Message ID 1491397622-16665-1-git-send-email-sironi@amazon.de (mailing list archive)
State New, archived
Headers show

Commit Message

Sironi, Filippo April 5, 2017, 1:07 p.m. UTC
cmpxchg_gpte() calls get_user_pages_fast() to retrieve the number of
pages and the respective struct pages for mapping in the kernel virtual
address space.
This doesn't work if get_user_pages_fast() is invoked with a userspace
virtual address that's backed by PFNs outside of kernel reach (e.g.,
when limiting the kernel memory with mem= in the command line and using
/dev/mem to map memory).

If get_user_pages_fast() fails, look up the VMA that backs the userspace
virtual address, compute the PFN and the physical address, and map it in
the kernel virtual address space with memremap().

Signed-off-by: Filippo Sironi <sironi@amazon.de>
Cc: Anthony Liguori <aliguori@amazon.com>
Cc: kvm@vger.kernel.org
Cc: linux-kernel@vger.kernel.org
---
 arch/x86/kvm/paging_tmpl.h | 39 ++++++++++++++++++++++++++++++---------
 1 file changed, 30 insertions(+), 9 deletions(-)

Comments

Radim Krčmář April 6, 2017, 2:22 p.m.
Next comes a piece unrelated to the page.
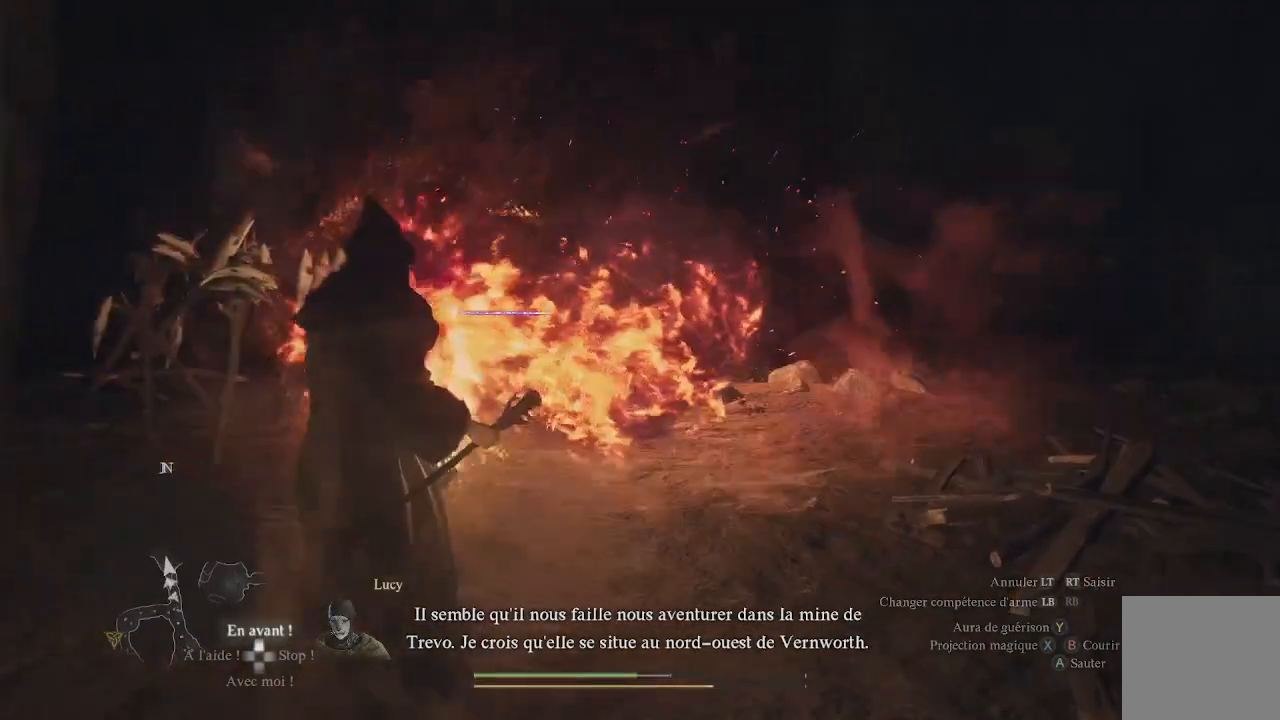
{"buttons": [], "left_stick": "up", "right_stick": "center", "events": []}
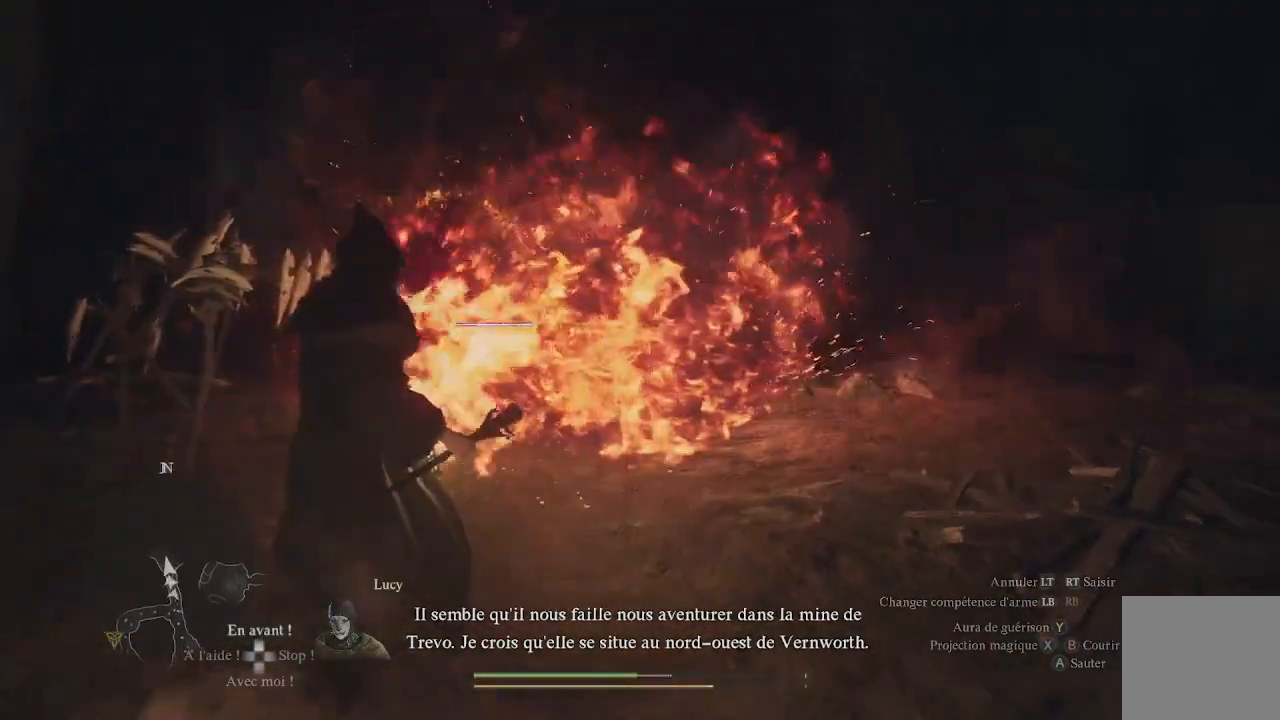
{"buttons": [], "left_stick": "up", "right_stick": "center", "events": []}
UTC | #1
2017-04-05 15:07+0200, Filippo Sironi:
> cmpxchg_gpte() calls get_user_pages_fast() to retrieve the number of
> pages and the respective struct pages for mapping in the kernel virtual
> address space.
> This doesn't work if get_user_pages_fast() is invoked with a userspace
> virtual address that's backed by PFNs outside of kernel reach (e.g.,
> when limiting the kernel memory with mem= in the command line and using
> /dev/mem to map memory).
> 
> If get_user_pages_fast() fails, look up the VMA that backs the userspace
> virtual address, compute the PFN and the physical address, and map it in
> the kernel virtual address space with memremap().
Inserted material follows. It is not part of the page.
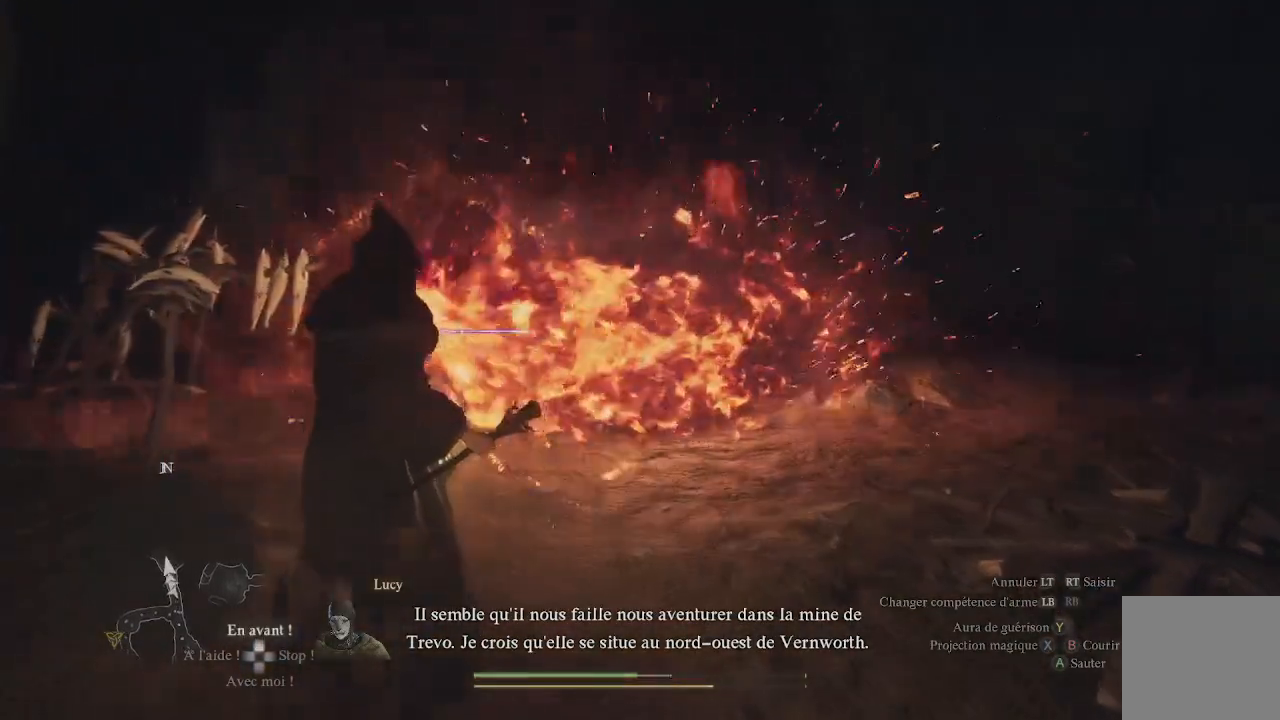
{"buttons": [], "left_stick": "center", "right_stick": "center", "events": [[17, "left_stick", "center"]]}
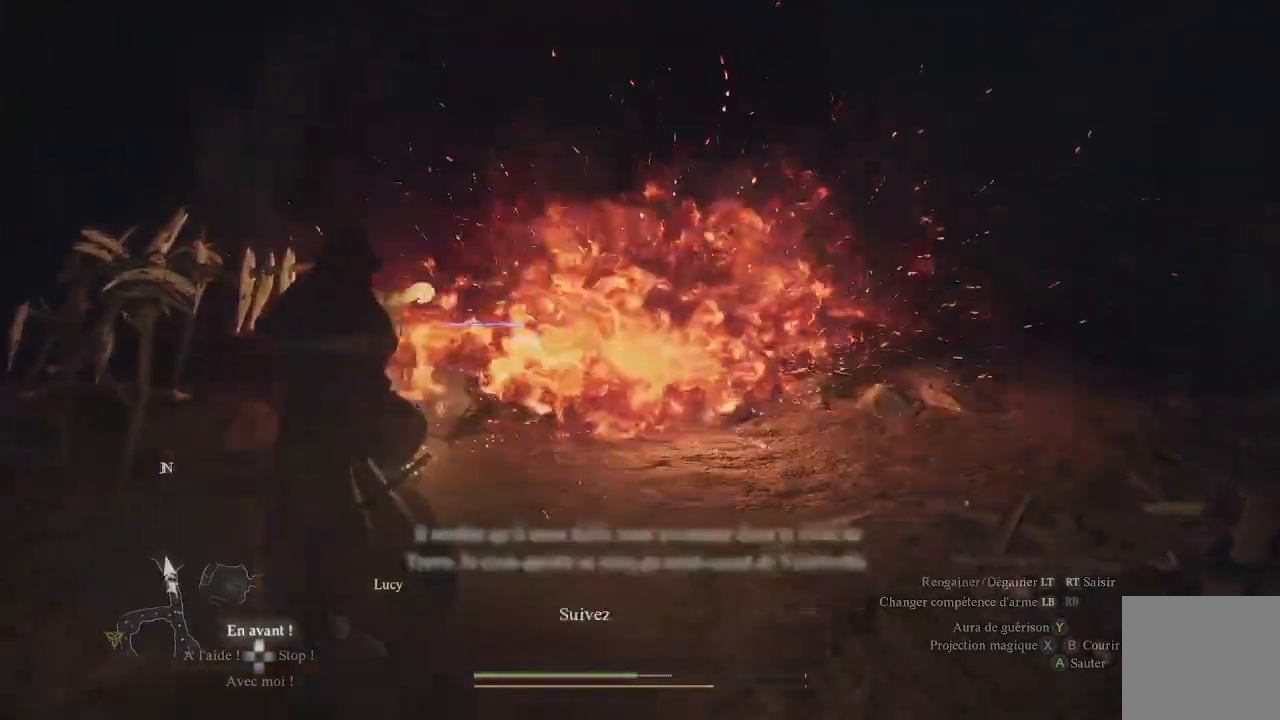
{"buttons": [], "left_stick": "center", "right_stick": "center", "events": []}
What is the reason for a configuration that voluntarily restricts access
to memory that it needs?

> Signed-off-by: Filippo Sironi <sironi@amazon.de>
> Cc: Anthony Liguori <aliguori@amazon.com>
> Cc: kvm@vger.kernel.org
> Cc: linux-kernel@vger.kernel.org
> ---
> diff --git a/arch/x86/kvm/paging_tmpl.h b/arch/x86/kvm/paging_tmpl.h
> @@ -147,15 +147,36 @@ static int FNAME(cmpxchg_gpte)(struct kvm_vcpu *vcpu, struct kvm_mmu *mmu,
>  	struct page *page;
>  
>  	npages = get_user_pages_fast((unsigned long)ptep_user, 1, 1, &page);
> -	/* Check if the user is doing something meaningless. */
> -	if (unlikely(npages != 1))
> -		return -EFAULT;
> -
> -	table = kmap_atomic(page);
> -	ret = CMPXCHG(&table[index], orig_pte, new_pte);
> -	kunmap_atomic(table);
> -
> -	kvm_release_page_dirty(page);
> +	if (likely(npages == 1)) {
> +		table = kmap_atomic(page);
> +		ret = CMPXCHG(&table[index], orig_pte, new_pte);
> +		kunmap_atomic(table);
> +
> +		kvm_release_page_dirty(page);
> +	} else {
> +		struct vm_area_struct *vma;
> +		unsigned long vaddr = (unsigned long)ptep_user & PAGE_MASK;
> +		unsigned long pfn;
> +		unsigned long paddr;
> +
> +		down_read(&current->mm->mmap_sem);
> +		vma = find_vma_intersection(current->mm, vaddr,
> +					    vaddr + PAGE_SIZE);

Hm, with the argument order like this, we check that

  vaddr < vma->vm_end && vaddr + PAGE_SIZE > vma->vm_start

but shouldn't we actually check that the whole page is there, i.e.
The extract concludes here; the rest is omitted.